US 12,229,780 B2
	Embedding service for unstructured data
Runhua Zhao, Milpitas, CA (US); Vinay Patlolla, Daly City, CA (US); Nikolas Terani, Los Angeles, CA (US); Taylor J. Cressy, Los Angles, CA (US); and Henry Venturelli, Los Angeles, CA (US)
Assigned to Inuit Inc., Mountain View, CA (US)
Filed by Intuit Inc., Mountain View, CA (US)
Filed on Jul. 30, 2021, as Appl. No. 17/389,532.
Prior Publication US 2023/0035639 A1, Feb. 2, 2023
Int. Cl.
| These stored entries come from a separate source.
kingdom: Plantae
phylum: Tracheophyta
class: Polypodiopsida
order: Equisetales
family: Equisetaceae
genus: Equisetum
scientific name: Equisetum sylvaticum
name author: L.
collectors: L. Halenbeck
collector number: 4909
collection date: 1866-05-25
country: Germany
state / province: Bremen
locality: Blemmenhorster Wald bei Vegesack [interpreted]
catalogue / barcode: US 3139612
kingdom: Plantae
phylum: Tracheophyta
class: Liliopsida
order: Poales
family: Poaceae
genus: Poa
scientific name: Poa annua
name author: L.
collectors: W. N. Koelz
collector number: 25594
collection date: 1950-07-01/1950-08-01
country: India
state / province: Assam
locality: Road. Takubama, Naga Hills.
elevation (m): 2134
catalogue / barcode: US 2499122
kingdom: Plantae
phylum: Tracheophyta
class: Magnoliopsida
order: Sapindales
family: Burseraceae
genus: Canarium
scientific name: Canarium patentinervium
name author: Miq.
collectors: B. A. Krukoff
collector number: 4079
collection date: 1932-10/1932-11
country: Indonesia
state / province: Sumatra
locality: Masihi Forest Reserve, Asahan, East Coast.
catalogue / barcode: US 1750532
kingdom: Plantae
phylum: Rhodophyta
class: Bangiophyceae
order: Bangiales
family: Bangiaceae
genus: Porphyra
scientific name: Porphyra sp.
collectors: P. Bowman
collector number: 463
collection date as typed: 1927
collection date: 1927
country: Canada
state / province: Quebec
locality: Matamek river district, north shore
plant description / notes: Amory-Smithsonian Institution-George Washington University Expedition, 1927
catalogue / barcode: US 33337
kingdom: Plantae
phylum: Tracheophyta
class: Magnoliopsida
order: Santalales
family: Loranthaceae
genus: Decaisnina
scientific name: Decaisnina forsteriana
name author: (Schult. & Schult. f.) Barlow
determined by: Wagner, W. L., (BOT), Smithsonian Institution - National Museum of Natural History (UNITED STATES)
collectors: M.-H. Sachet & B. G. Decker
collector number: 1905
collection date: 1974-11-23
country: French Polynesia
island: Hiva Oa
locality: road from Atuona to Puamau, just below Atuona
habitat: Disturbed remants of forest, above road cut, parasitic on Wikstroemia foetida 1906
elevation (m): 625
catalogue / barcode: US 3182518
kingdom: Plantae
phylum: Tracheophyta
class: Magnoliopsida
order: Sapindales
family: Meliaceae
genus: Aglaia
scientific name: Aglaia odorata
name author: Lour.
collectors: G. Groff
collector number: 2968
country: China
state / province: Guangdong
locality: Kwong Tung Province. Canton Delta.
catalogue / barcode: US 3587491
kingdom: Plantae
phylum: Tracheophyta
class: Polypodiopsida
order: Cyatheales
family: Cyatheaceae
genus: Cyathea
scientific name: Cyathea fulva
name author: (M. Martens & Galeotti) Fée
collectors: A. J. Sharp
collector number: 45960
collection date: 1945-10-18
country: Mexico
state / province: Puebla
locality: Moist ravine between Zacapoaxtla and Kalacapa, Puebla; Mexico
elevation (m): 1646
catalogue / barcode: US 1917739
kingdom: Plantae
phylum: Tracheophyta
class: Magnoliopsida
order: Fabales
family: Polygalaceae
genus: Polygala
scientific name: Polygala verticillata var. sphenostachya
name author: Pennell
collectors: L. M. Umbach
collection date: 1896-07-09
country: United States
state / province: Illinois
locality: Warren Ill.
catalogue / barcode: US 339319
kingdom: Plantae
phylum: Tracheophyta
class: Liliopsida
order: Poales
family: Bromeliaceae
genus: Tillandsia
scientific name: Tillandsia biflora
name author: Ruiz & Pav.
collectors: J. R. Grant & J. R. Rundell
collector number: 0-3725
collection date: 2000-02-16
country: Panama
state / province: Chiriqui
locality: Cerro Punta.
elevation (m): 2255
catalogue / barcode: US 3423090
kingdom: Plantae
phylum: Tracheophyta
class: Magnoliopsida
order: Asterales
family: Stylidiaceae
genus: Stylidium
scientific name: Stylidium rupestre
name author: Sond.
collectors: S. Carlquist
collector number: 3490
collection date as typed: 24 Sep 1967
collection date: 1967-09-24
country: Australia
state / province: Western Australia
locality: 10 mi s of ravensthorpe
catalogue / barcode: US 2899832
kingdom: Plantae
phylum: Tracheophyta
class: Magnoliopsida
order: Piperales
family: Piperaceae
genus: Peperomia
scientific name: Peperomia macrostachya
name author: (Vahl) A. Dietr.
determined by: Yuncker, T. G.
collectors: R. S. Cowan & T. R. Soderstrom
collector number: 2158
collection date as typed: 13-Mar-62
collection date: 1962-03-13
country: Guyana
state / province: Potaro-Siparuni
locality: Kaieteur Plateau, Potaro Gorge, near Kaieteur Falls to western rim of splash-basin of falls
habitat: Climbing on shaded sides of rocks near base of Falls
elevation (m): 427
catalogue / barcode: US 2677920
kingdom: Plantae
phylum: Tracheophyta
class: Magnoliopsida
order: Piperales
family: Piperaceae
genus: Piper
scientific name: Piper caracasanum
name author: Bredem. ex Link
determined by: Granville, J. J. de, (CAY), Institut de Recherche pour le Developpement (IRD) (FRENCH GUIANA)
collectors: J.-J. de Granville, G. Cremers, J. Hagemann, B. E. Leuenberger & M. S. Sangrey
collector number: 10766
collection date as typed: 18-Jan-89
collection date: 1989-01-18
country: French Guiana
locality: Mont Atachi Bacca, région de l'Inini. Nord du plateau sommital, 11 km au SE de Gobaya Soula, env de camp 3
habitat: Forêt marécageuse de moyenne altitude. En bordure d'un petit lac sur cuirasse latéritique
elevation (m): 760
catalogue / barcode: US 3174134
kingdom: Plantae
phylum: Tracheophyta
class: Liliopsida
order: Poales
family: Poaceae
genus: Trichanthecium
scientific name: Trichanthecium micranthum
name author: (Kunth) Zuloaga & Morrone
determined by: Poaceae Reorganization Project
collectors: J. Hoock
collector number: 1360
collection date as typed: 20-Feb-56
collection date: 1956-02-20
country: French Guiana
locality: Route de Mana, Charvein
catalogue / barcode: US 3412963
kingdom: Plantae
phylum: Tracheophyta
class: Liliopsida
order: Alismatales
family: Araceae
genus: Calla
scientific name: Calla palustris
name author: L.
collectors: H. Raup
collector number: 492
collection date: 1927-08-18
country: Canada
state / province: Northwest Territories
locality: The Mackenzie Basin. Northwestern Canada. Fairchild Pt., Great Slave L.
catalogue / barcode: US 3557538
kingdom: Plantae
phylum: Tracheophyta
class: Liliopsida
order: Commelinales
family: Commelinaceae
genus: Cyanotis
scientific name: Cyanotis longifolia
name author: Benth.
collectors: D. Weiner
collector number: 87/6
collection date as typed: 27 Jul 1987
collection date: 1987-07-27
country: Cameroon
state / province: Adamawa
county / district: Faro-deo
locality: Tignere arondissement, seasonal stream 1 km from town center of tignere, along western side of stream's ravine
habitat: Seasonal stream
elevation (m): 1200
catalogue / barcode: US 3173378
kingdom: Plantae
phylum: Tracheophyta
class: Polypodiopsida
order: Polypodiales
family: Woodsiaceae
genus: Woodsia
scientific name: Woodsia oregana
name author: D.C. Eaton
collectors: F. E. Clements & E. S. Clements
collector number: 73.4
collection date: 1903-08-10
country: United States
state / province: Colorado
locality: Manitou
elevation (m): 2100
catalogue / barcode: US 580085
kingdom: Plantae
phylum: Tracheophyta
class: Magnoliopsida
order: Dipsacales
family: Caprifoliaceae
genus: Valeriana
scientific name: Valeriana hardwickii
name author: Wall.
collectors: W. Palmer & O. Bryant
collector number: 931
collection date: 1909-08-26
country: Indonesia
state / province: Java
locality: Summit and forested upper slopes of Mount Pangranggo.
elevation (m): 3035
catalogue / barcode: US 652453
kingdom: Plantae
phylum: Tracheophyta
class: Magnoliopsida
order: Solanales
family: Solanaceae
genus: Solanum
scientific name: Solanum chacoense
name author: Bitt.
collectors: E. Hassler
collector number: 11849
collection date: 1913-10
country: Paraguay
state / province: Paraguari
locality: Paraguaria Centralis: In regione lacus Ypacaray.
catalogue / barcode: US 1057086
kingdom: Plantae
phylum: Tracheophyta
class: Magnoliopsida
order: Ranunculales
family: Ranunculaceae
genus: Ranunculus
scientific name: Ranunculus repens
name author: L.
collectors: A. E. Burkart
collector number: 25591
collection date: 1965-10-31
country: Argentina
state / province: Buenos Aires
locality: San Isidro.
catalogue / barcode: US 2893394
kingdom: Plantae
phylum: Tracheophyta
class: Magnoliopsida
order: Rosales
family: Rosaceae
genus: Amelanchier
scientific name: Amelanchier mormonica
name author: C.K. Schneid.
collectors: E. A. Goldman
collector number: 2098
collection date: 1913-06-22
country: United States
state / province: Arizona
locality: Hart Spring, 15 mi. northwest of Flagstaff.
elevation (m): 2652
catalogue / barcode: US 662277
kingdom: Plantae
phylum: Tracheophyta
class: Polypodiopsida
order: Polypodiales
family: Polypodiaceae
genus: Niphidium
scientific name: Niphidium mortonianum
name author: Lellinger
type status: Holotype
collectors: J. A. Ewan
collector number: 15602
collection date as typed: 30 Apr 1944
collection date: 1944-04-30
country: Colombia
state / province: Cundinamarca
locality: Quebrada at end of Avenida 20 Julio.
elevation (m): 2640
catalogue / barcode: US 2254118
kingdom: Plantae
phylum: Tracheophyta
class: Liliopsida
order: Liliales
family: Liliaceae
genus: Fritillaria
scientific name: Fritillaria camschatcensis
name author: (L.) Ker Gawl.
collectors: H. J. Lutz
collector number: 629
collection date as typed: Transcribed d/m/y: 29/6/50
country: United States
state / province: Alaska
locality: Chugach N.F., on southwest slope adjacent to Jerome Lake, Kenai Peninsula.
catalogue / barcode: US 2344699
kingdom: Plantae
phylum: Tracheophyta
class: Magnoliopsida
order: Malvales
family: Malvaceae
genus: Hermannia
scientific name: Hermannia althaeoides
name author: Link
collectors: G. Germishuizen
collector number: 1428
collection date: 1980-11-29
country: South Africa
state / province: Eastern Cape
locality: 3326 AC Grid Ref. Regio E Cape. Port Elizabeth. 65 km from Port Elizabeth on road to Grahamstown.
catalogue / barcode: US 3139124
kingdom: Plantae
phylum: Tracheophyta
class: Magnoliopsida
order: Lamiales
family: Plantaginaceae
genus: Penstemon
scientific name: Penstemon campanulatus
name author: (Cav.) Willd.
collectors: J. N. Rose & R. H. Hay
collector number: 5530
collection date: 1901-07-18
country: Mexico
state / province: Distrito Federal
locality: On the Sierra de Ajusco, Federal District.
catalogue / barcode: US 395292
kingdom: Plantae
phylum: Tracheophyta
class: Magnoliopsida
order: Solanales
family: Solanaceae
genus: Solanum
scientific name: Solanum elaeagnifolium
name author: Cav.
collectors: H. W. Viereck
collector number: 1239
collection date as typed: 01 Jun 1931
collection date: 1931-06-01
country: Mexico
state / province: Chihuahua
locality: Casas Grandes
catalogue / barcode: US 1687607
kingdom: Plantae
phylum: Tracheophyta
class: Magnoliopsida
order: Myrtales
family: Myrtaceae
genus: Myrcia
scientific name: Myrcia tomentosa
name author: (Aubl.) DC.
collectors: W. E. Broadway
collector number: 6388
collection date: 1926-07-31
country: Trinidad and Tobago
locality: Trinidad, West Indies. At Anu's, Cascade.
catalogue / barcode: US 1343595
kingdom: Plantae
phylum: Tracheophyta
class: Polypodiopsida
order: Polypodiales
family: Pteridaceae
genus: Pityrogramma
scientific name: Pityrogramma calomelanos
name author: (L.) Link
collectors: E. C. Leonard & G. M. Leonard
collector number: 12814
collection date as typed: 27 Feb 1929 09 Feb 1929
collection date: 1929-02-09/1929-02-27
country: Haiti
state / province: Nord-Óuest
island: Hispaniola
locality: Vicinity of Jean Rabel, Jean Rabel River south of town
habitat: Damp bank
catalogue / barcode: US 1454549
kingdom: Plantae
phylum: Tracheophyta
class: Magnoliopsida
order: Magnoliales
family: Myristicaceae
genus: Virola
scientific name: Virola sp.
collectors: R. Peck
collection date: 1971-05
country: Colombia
G06Q 40/00 (2023.01); G06F 16/338 (2019.01); G06Q 20/40 (2012.01); G06N 20/00 (2019.01)

CPC G06Q 20/4016 (2013.01) [G06F 16/3347 (2019.01); G06F 16/338 (2019.01); G06F 16/353 (2019.01); G06N 20/00 (2019.01)]

12 Claims

1. A method for detecting fraud in a transaction record, comprising:

receiving, from a software application, by an online fraud determination service, the transaction record, wherein the record comprises an untransformed transaction including a first unstructured data, wherein the online fraud determination service includes an embedding model, a cluster model, a query generator, a transaction transformer, and a fraud determination model;

generating, by the embedding model corresponding to the first unstructured data, a first vector from the first unstructured data included in the untransformed transaction, wherein the embedding model is trained to generate vectors from the first unstructured data;

receiving, by the cluster model, from the embedding model, the first vector corresponding to the first unstructured data;

assigning, by the cluster model, for the first vector, a first cluster ID by matching the first vector with a first matching cluster vector,

wherein the first cluster ID is based on a cluster of vectors within a threshold distance of a centroid of the cluster of vectors,

the centroid represents an average of the vectors in that cluster,

wherein the first cluster ID is one of a first set of cluster ID's in which each cluster ID in the first set is expressed in a fixed format comprising an integer or alphanumeric string, and

the cluster model is trained to cluster vectors from the first unstructured data;

generating, by a query generator, a first query using the first cluster ID and the untransformed transaction;

generating, using the first query, a query result from a plurality of features of prior transactions stored in a feature store, wherein the features are generated from a plurality of prior transformed transactions, wherein each transformed transaction comprises one or more cluster IDs;

transforming, by a transaction transformer, using a plurality of cluster IDs generated by the cluster model, wherein the transformed transactions are generated from a plurality of untransformed transactions by transforming them to a plurality of transformed transactions,

wherein the plurality of transformed transactions each comprise a cluster ID, and

wherein the plurality of untransformed transactions comprises the untransformed transaction, and

wherein transforming each of the untransformed transactions comprises replacing the first unstructured data from the untransformed transaction with the first cluster ID, assigned to the first vector generated from the first unstructured data, in a transformed transaction of the plurality of transformed transactions;

generating, by a feature generator, a plurality of features from the plurality of transformed transactions and storing, by the feature generator, the plurality of features in a database,

wherein the plurality of features comprise cluster-derived features including cluster ID's expressed in the fixed format;

applying the fraud determination model to the query result to generate a fraud score for the transformed transaction,

wherein the fraud determination model has been trained on the cluster-derived features expressed in the fixed format and on other non-cluster derived features,

wherein the fraud score is based on the query result and indicates a probability that the transformed transaction is fraudulent, and

wherein the fraud determination model is trained on untransformed transactions and a combination of features derived from training transactions labeled as fraudulent or valid;

presenting the fraud score and the first cluster ID to a user of the software application; and

updating the cluster model to add or delete or modify the clusters to generate a second set of cluster ID's, wherein the second set of cluster ID's is expressed in the fixed format, whereby generating the second set of cluster ID's does not affect the input or output of the fraud determination model.